WASHINGTON (Reuters) - Russia is the biggest threat to U.S. national security and America must boost its military presence throughout Europe even as NATO allies face budget challenges and scale back spending, U.S. Air Force Secretary Deborah James said on Wednesday.
“I do consider Russia to be the biggest threat,” James told Reuters in an interview after a series of visits and meetings with U.S. allies across Europe, including Poland.
James said Washington was responding to Russia’s recent “worrisome” actions by boosting its presence across Europe, and would continue rotational assignments of F-16 fighter squadrons.
“This is no time to in any way signal a lack of resolve in the face of these Russian actions,” she said.
James said she was disappointed that only four of NATO’s 28 members had thus far met the NATO target of spending 2 percent of gross domestic product on defense.
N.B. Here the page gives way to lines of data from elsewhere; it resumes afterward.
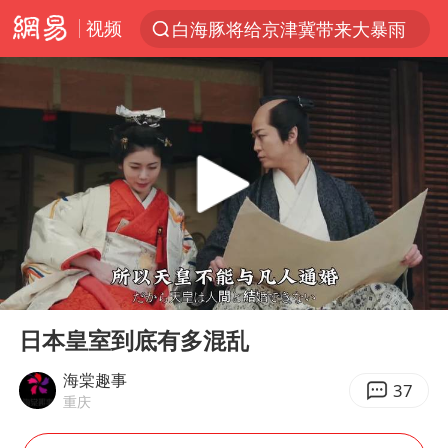
视频
白海豚将给京津冀带来大暴雨
上半年我国经营主体结构持续优化
杭州机场已取消航班388架次
中国籍豪华游艇富商之子在泰国被杀
王艺迪无缘横滨赛决赛
浙江省委书记王浩再调度：该停下的坚决停下来，让社会面静下来
《披荆斩棘2026》阵容官宣
00:00
08:24
中国第1高楼阻尼器摆动明显
Play
Ent
full
国足U17与阿森纳决赛取消 并列冠军
日本皇室到底有多混乱
《龙餐馆》 冲奖
海棠趣事
37
重庆
上门女婿出轨女邻居多年被判重婚罪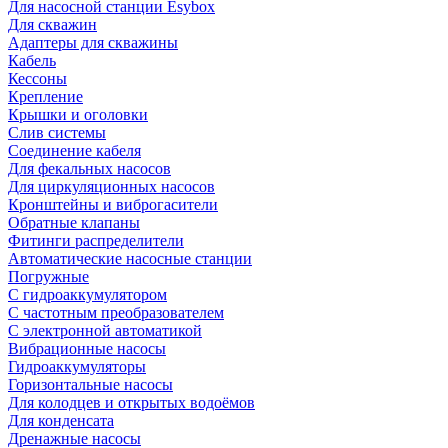
Для насосной станции Esybox
Для скважин
Адаптеры для скважины
Кабель
Кессоны
Крепление
Крышки и оголовки
Слив системы
Соединение кабеля
Для фекальных насосов
Для циркуляционных насосов
Кронштейны и виброгасители
Обратные клапаны
Фитинги распределители
Автоматические насосные станции
Погружные
С гидроаккумулятором
С частотным преобразователем
С электронной автоматикой
Вибрационные насосы
Гидроаккумуляторы
Горизонтальные насосы
Для колодцев и открытых водоёмов
Для конденсата
Дренажные насосы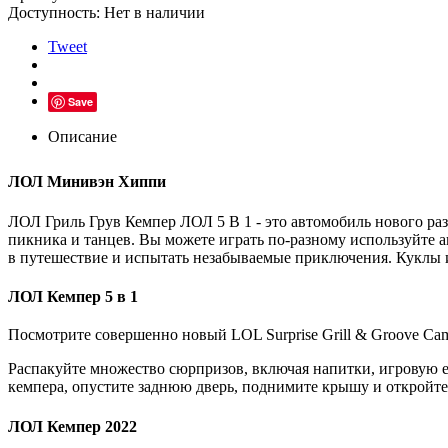
Доступность:
Нет в наличии
Tweet
Save
Описание
ЛОЛ Минивэн Хиппи
ЛОЛ Гриль Грув Кемпер ЛОЛ 5 В 1 - это автомобиль нового ра
пикника и танцев. Вы можете играть по-разному используйте а
в путешествие и испытать незабываемые приключения. Куклы 
ЛОЛ Кемпер 5 в 1
Посмотрите совершенно новый LOL Surprise Grill & Groove Cam
Распакуйте множество сюрпризов, включая напитки, игровую е
кемпера, опустите заднюю дверь, поднимите крышу и откройте 
ЛОЛ Кемпер 2022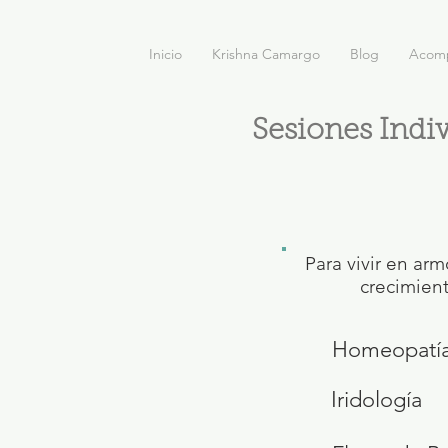
Inicio
Krishna Camargo
Blog
Acom
Sesiones Indi
Para vivir en ar
crecimient
Homeopatí
Iridología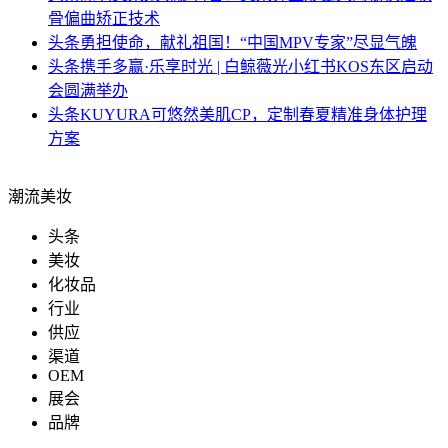
骨偏曲矫正技术
头条
勇担使命，献礼祖国！“中国MPV专家”尽显气魄
头条
携手多赢·乐享时光 | 白鲸薇光小红书KOS东区启动
会圆满举办
头条
KUYURA可悠然美肌CP，定制春夏精准身体护理
方案
潮流美妆
头条
美妆
化妆品
行业
供应
渠道
OEM
展会
品牌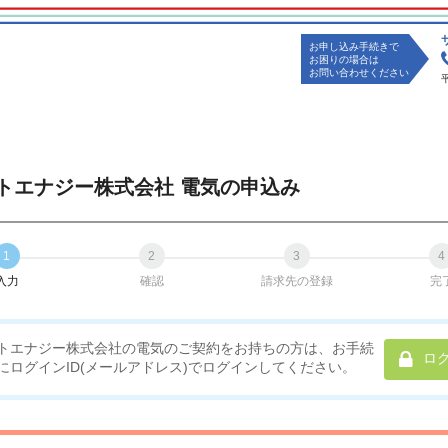
お申し込み手続きで
お困りの場合は
お問い合わせください
トエナジー株式会社 電気の申込み
入力
確認
請求先の登録
完
トエナジー株式会社の電気のご契約をお持ちの方は、お手続
ロ
にログインID(メールアドレス)でログインしてください。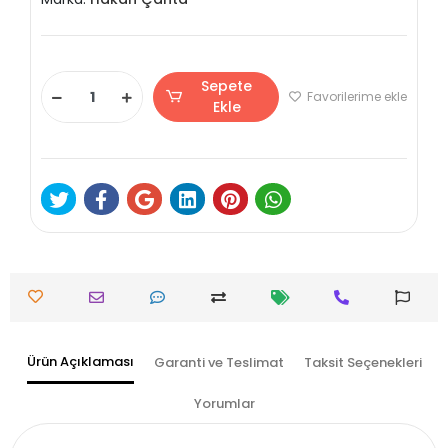
Sepete
Favorilerime ekle
Ekle
Ürün Açıklaması
Garanti ve Teslimat
Taksit Seçenekleri
Yorumlar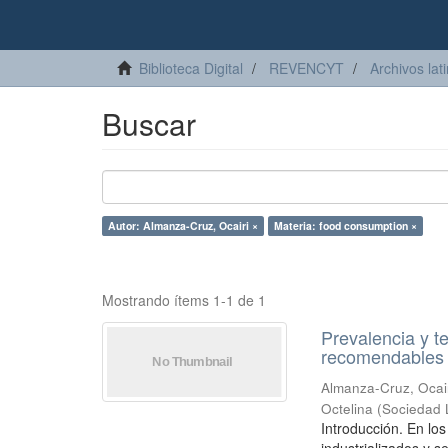
Biblioteca Digital
REVENCYT
Archivos lat
Buscar
Autor: Almanza-Cruz, Ocairi ×
Materia: food consumption ×
Mostrando ítems 1-1 de 1
Prevalencia y 
recomendables 
Almanza-Cruz, Ocai
Octelina
(
Sociedad 
Introducción. En lo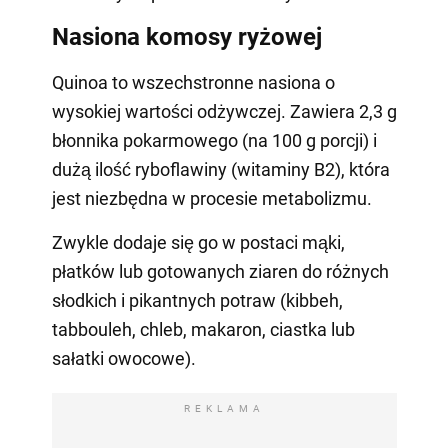
Nasiona komosy ryżowej
Quinoa to wszechstronne nasiona o
wysokiej wartości odżywczej. Zawiera 2,3 g
błonnika pokarmowego (na 100 g porcji) i
dużą ilość ryboflawiny (witaminy B2), która
jest niezbędna w procesie metabolizmu.
Zwykle dodaje się go w postaci mąki,
płatków lub gotowanych ziaren do różnych
słodkich i pikantnych potraw (kibbeh,
tabbouleh, chleb, makaron, ciastka lub
sałatki owocowe).
REKLAMA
“This is not something that came up out of thin air. This is something that we as NATO members agreed to do. All of us need to be advocates,” she said.
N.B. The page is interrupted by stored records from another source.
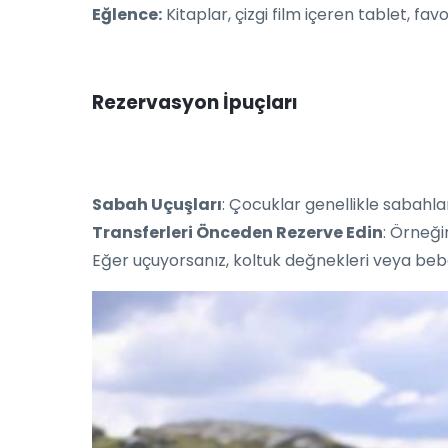
Eğlence:
Kitaplar, çizgi film içeren tablet, fav
Rezervasyon İpuçları
Sabah Uçuşları
: Çocuklar genellikle sabahlar
Transferleri Önceden Rezerve Edin
: Örneği
Eğer uçuyorsanız, koltuk değnekleri veya bebek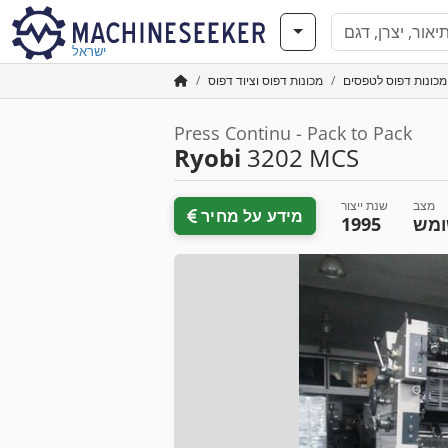
ישראל
מכונות דפוס לטפסים
מכונות דפוס וציוד דפוס
Press Continu - Pack to Pack
Ryobi
3202 MCS
מצב
שנת ייצור
מידע על מחיר
מש
1995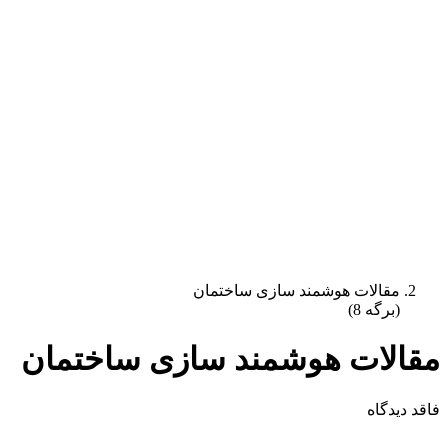
مقالات هوشمند سازی ساختمان
(برگه 8)
مقالات هوشمند سازی ساختمان
فاقد دیدگاه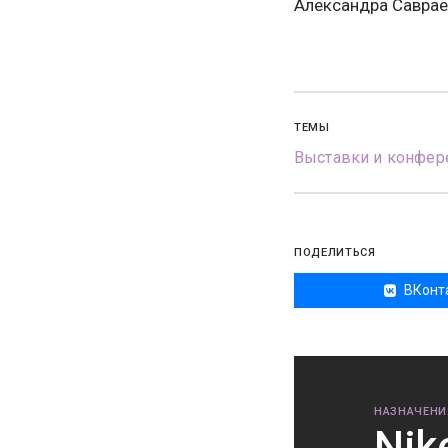
Александра Савраев
ТЕМЫ
Выставки и конфер
ПОДЕЛИТЬСЯ
ВКонт
НАЗНАЧЕНИ
Nik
The top Air Force civilian leader acknowledged that Europe was facing difficult immigration and economic challenges at the moment, but said the NATO military alliance and associated commitments should be a clear priority.
Britain on Wednesday said it would commit to the 2 percent spending pledge for the next five years, which will raise the number of NATO allies meeting the spending goal to five in 2015.
Given the tensions, the Air Force is continuing its effort to reduce U.S. reliance on Russian RD-180 rocket engines for military and intelligence satellite launches, James said.
She said there were huge demands on U.S. Air Force assets now, given the tensions with Russia and the fight against Islamic State, but the Air Force was also working hard to defend its weapons systems and networks against growing cyber attacks.
James said her records were among those involved in a massive breach of personnel records held by the Office of Personnel Management that some U.S. officials have blamed on China. China denies any involvement in hacking U.S. databases.
James said the Air Force took a hard look at its cyber security immediately after the revelations and decided to redouble its efforts, although no new actions were needed.
She said the service was cataloging weapons and IT systems to detect any possible vulnerabilities, while also working to set up 39 cyber security teams around the country.